The exhibition, “Satyajit Ray: From Script to Screen, A Suite of Photographs by Nemai Ghosh” also has some rare glimpses into Ray’s sketchpad in which he masterfully stroked his visualisation of shot sequences especially for epic scenes such as the British army’s march into the Oudh in “Shatranj ke Khiladi”.
Ghosh, who originally started out as a theatre artiste in the Little Theatre Group, later moved and began a separate group called Chalachol with actor-friend Robi Ghosh. His obsession with photography began when he received a camera as a gift from a friend. He took it along on his visit to the sets of Ray’s “Goopy Gyne Bagha Byne”, and took some photographs of the actors rehearsing. Later, the pictures were shown to Manik da (Ray), who asked him to keep clicking, and he did, almost till Ray’s death on April 23, 1992.
It is not only Ghosh’s subject and reputation as “Ray’s photographer” that makes him stand out.
Praise for his work came from his muse himself, who wrote in the foreword of Ghosh’s first book “Satyajit Ray at 70”: “For close to 25 years, Nemai Ghosh has been assiduously photographing me in action and repose — a sort of (James) Boswell working with a camera rather than a pen.
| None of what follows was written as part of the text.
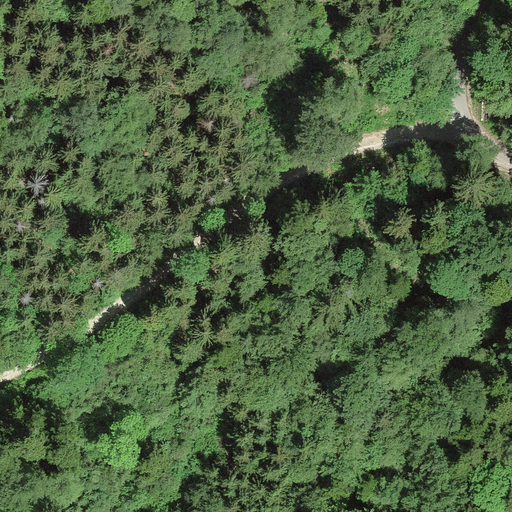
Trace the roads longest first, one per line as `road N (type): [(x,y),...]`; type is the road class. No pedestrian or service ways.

Insofar as these pictures rise above mere records and assume a value as examples of a photographer’s art, they are likely to be of interest to a discerning viewer.” A compliment only spiked by another foreword in the same book, written by the great French photographer Henri Cartier-Bresson: “Through his visual gift, Nemai Ghosh allows us to be intimate with filmmaking, and to feel with great fidelity the drive, the alertness and the profundity of this giant of cinema in all his majestic stature.”